• [What the task requires] Transcribe the records below exactly, leaving out any pictures.

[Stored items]
------------------------
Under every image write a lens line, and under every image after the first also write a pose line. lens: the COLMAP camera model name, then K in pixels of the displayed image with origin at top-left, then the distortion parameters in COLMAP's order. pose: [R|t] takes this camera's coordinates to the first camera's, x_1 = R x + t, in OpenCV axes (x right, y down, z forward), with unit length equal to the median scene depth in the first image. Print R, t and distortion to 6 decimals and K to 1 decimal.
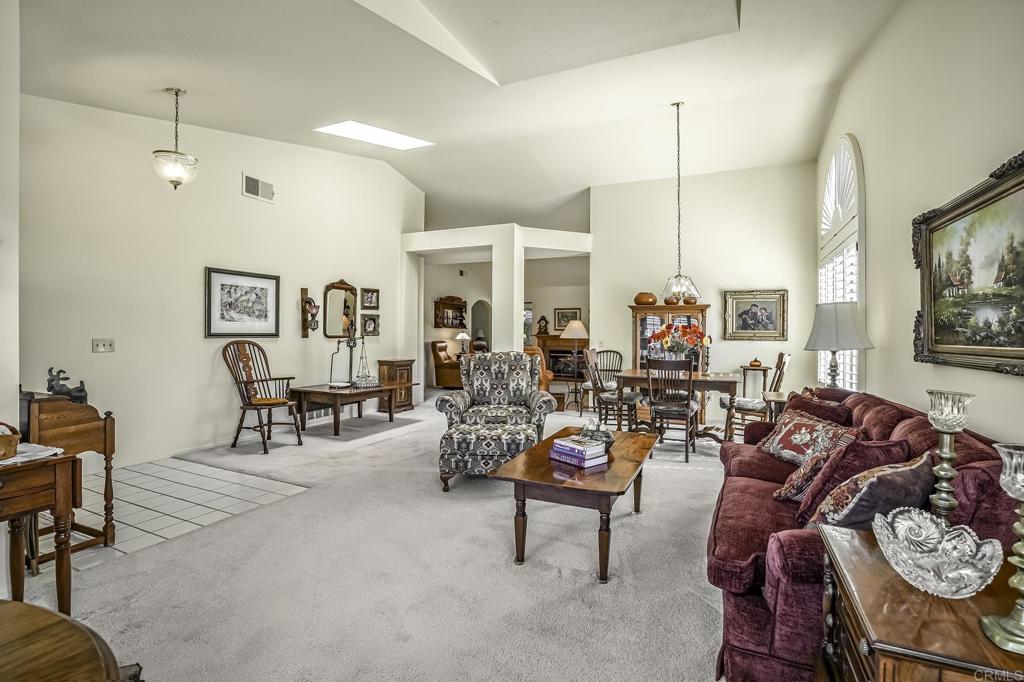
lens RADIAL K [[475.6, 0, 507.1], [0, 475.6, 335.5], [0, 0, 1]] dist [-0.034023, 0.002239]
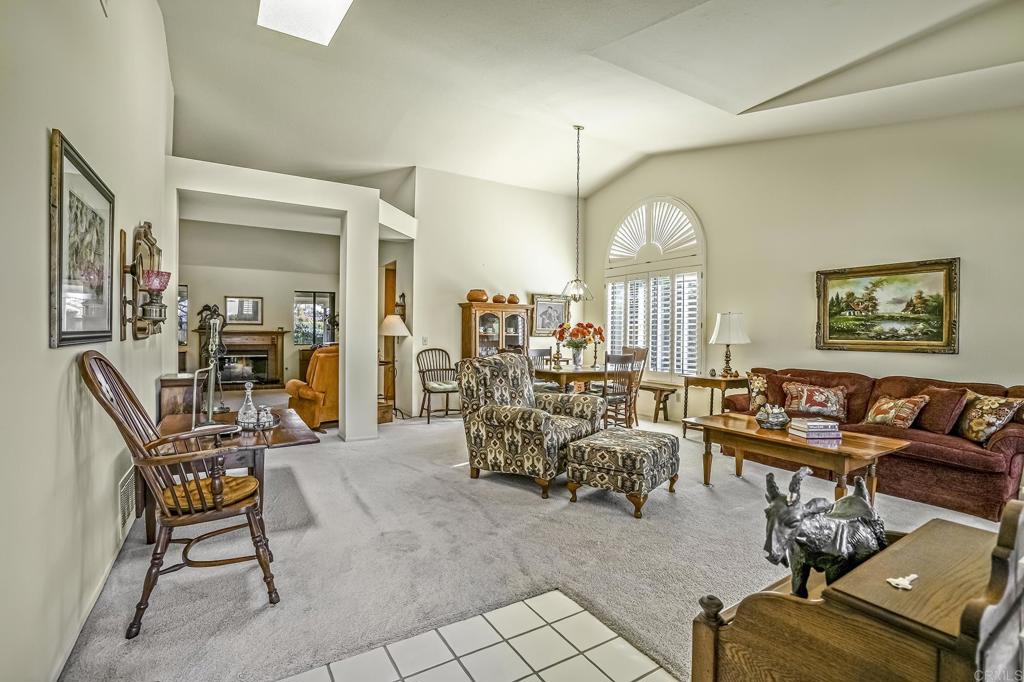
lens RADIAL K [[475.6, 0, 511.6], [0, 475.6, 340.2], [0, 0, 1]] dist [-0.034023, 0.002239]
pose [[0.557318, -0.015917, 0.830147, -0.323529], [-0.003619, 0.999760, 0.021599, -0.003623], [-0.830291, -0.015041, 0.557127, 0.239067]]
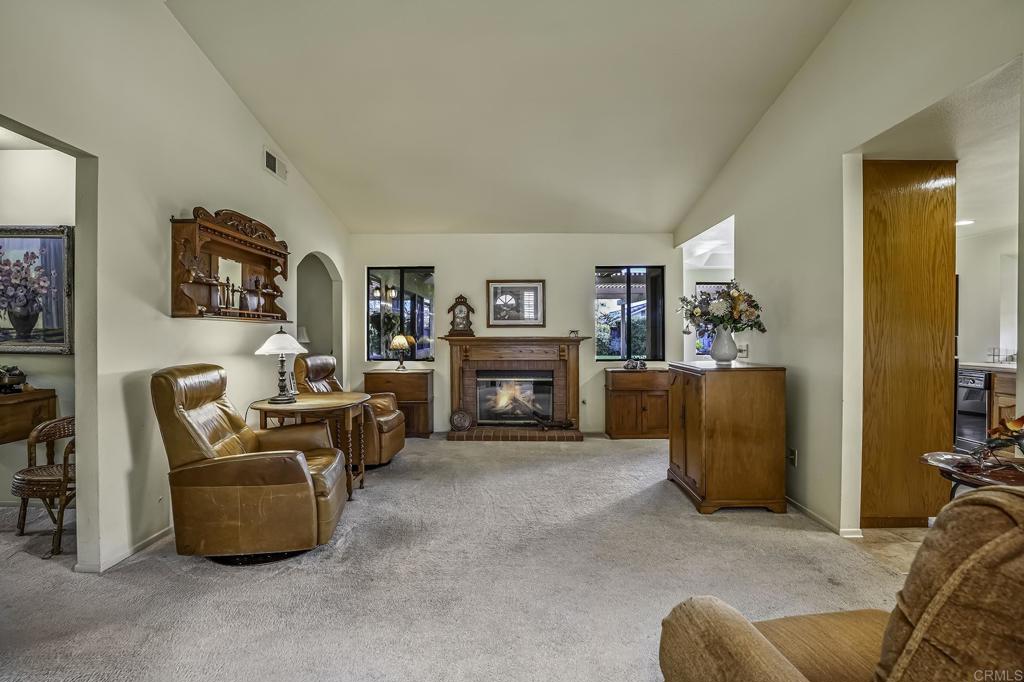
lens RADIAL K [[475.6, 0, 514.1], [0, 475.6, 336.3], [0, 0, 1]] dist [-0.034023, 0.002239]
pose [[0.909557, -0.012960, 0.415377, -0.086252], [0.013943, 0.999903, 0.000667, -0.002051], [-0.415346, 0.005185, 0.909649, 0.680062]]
------------------------
• [Solution for this exercise]
Under every image write a lens line, and under every image after the first also write a pose line. lens: the COLMAP camera model name, then K in pixels of the displayed image with origin at top-left, then the distortion parameters in COLMAP's order. pose: [R|t] takes this camera's coordinates to the first camera's, x_1 = R x + t, in OpenCV axes (x right, y down, z forward), with unit length equal to the median scene depth in the first image. Print R, t and distortion to 6 decimals and K to 1 decimal.
lens RADIAL K [[475.6, 0, 507.1], [0, 475.6, 335.5], [0, 0, 1]] dist [-0.034023, 0.002239]
lens RADIAL K [[475.6, 0, 511.6], [0, 475.6, 340.2], [0, 0, 1]] dist [-0.034023, 0.002239]
pose [[0.557318, -0.015917, 0.830147, -0.323529], [-0.003619, 0.999760, 0.021599, -0.003623], [-0.830291, -0.015041, 0.557127, 0.239067]]
lens RADIAL K [[475.6, 0, 514.1], [0, 475.6, 336.3], [0, 0, 1]] dist [-0.034023, 0.002239]
pose [[0.909557, -0.012960, 0.415377, -0.086252], [0.013943, 0.999903, 0.000667, -0.002051], [-0.415346, 0.005185, 0.909649, 0.680062]]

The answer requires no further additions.